Alice Madden, a former Democratic leader in the Colorado House and an unsuccessful 2016 candidate for University of Colorado regent, is jumping into the crowded primary race to unseat Republican U.S. Sen. Cory Gardner.
Madden is aiming to set herself apart from the rest of the field as the most well-known woman in the race so far and by touting her credentials on climate change and history working in Washington. She launched her campaign on Thursday.
“This isn’t the time to learn on the job,” Madden said in an interview with The Colorado Sun. “I think I’m the only person who’s worked in D.C. in connection with Congress and dealing with lawmakers. I think my experience makes me the best suited right now to go to Washington and start making changes we need right away.”
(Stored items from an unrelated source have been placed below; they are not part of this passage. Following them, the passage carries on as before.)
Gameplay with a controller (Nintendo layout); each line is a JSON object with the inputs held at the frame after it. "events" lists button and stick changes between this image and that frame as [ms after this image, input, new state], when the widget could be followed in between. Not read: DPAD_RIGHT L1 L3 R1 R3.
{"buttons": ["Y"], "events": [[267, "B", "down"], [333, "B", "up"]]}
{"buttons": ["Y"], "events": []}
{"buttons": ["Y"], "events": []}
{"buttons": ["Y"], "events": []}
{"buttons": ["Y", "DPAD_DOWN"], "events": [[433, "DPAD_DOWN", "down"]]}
Madden’s entrance into the race puts the Democratic candidate count at a dozen and expected to rise, but she is the first woman to enter the fray who has run for statewide office and who has a long political track record in Colorado. She served as a state lawmaker from 2001 to 2008, including as Colorado House majority leader, and then worked on environmental issues under former Gov. Bill Ritter, as a climate change adviser, and President Barack Obama, in his Department of Energy.
In 2016, Madden ran for an at-large University of Colorado regent seat and lost by three points to Republican Heidi Ganahl.
Ultimately, it was former Colorado House Speaker Crisanta Duran’s decision not to join the race that really propelled Madden into the contest. “When she dropped out, I looked more closely at the current field,” she said. “I didn’t see anyone who I thought could be the transformative leader that we need right now.”
When asked why she thinks she will now be able to win a statewide race after her 2016 loss, Madden said “the regent races are so hard to break through” since they are lower on the ballot and don’t get as much attention at top-line contests. Even still, she argues, that experience showed her ability to win a large number of votes.
“Over 1.2 million Coloradans have already voted for me (in the 2016 regent’s race) and that’s actually way more than voted for Cory Gardner five years ago,” she said, citing the roughly 966,000 votes Gardner received in 2014 on his way to unseating Democratic U.S. Sen. Mark Udall. The state’s population grew significantly, by about 191,000 people from 2014 to 2016.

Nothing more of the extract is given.